<<<<
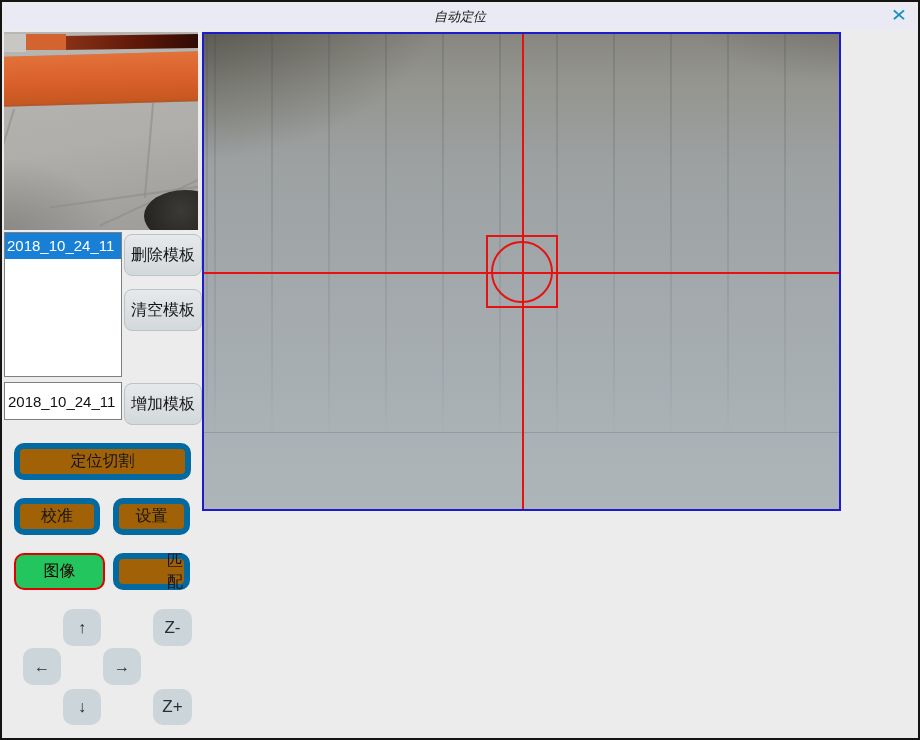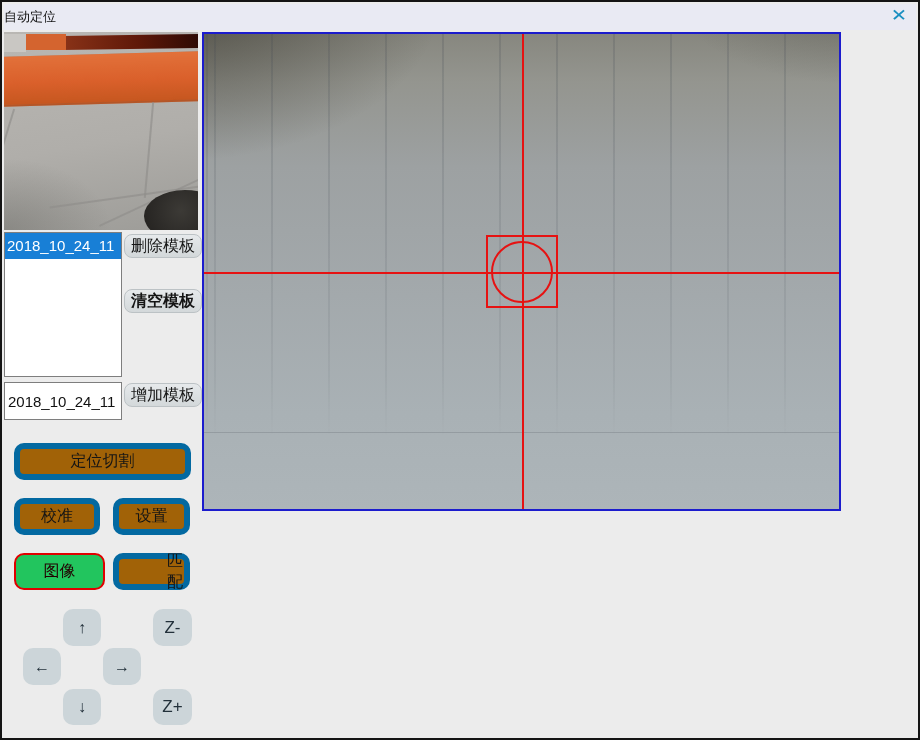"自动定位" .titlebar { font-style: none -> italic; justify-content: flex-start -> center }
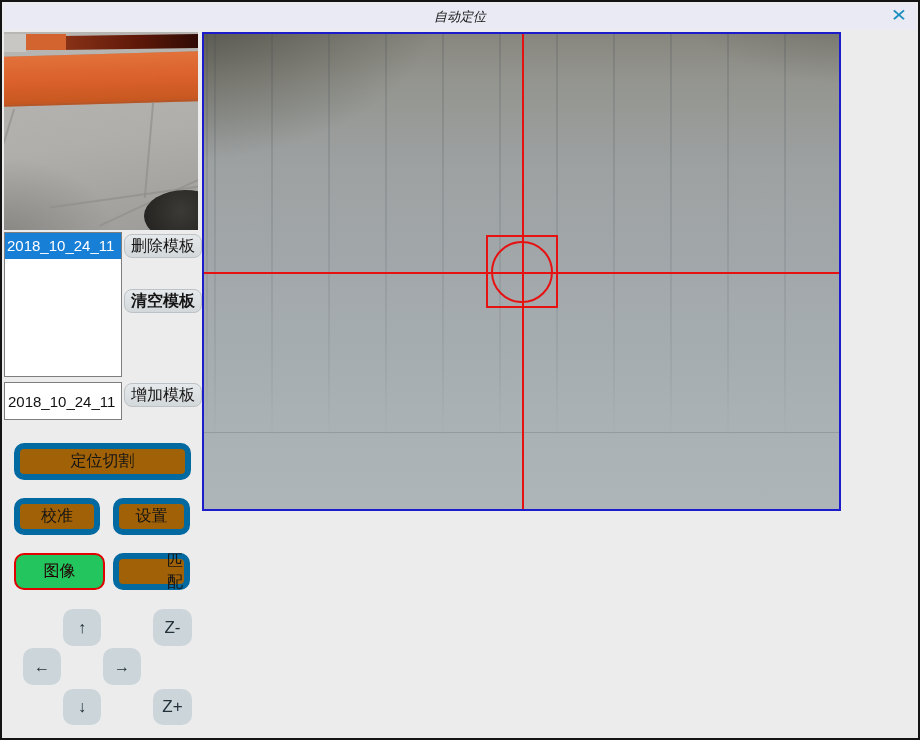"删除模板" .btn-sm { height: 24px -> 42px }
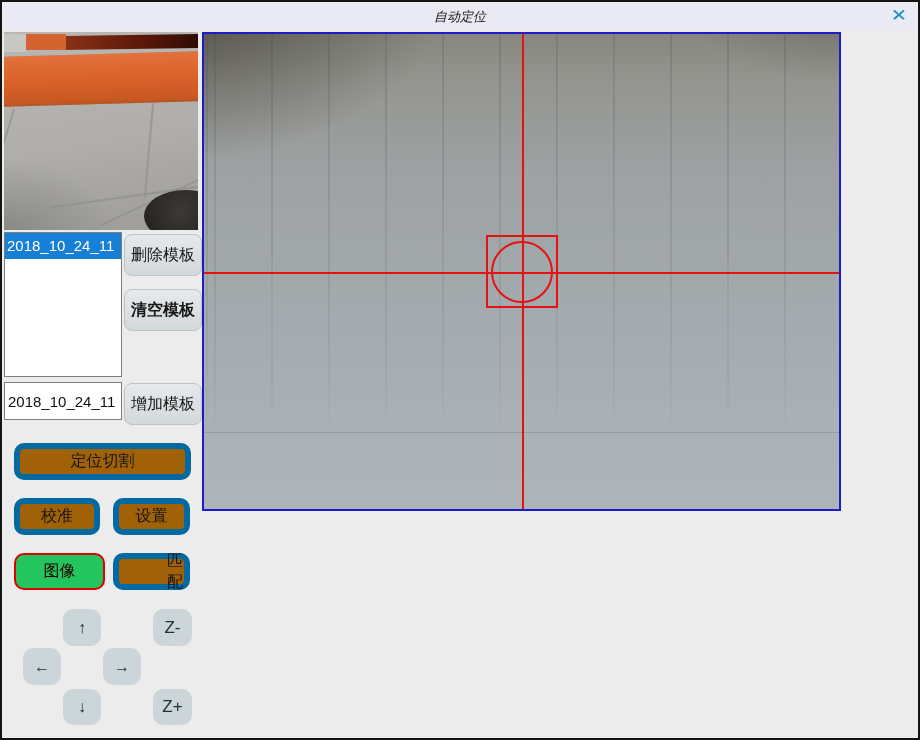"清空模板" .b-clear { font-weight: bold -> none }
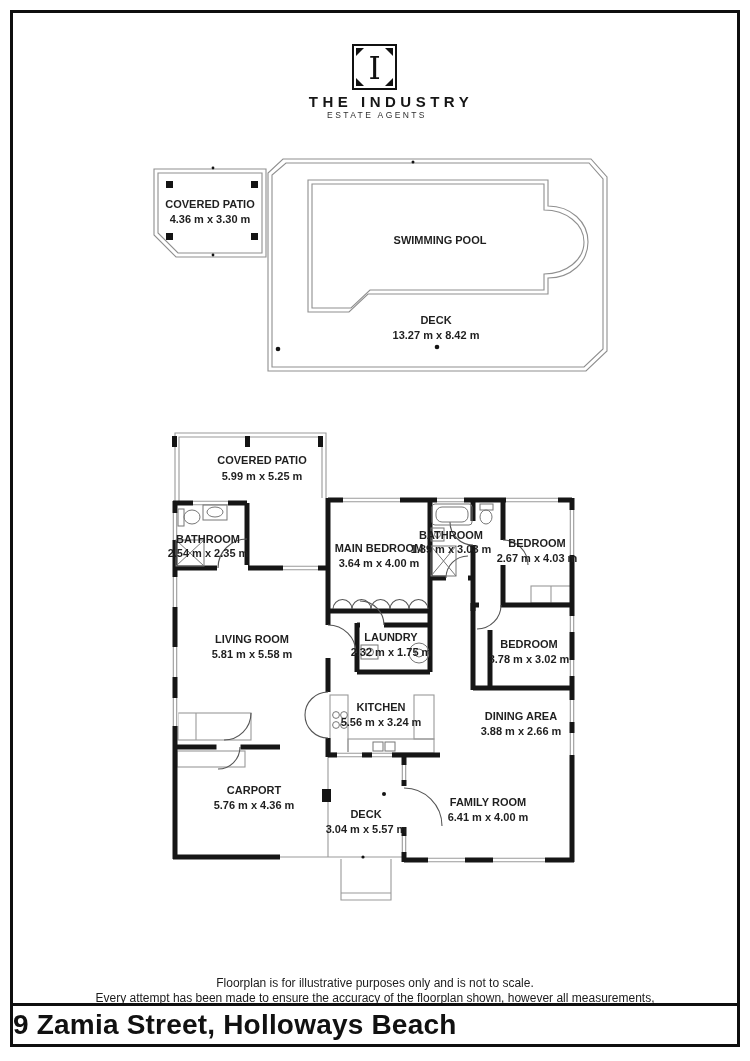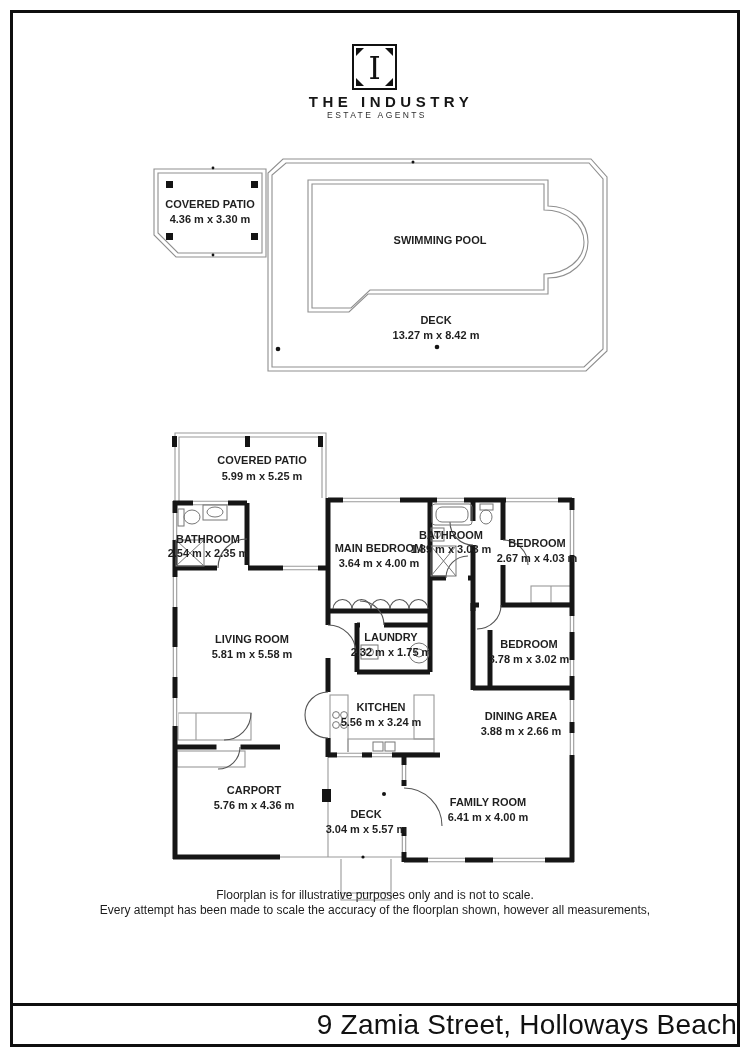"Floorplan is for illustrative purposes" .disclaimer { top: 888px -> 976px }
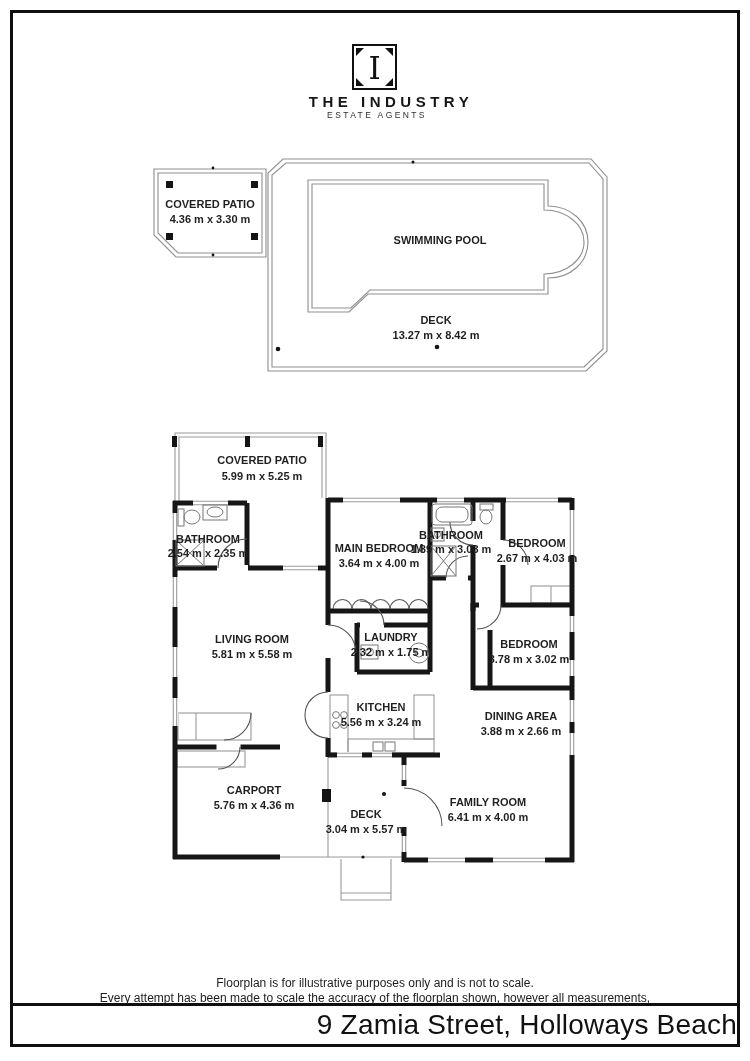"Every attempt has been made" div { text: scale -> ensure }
>>>>
*INSTRUCTION*. The material above should be printed again exactly, with each picture left out.

*RESULT*.
"自动定位" .titlebar { font-style: none -> italic; justify-content: flex-start -> center }
"删除模板" .btn-sm { height: 24px -> 42px }
"清空模板" .b-clear { font-weight: bold -> none }
"Floorplan is for illustrative purposes" .disclaimer { top: 888px -> 976px }
"Every attempt has been made" div { text: scale -> ensure }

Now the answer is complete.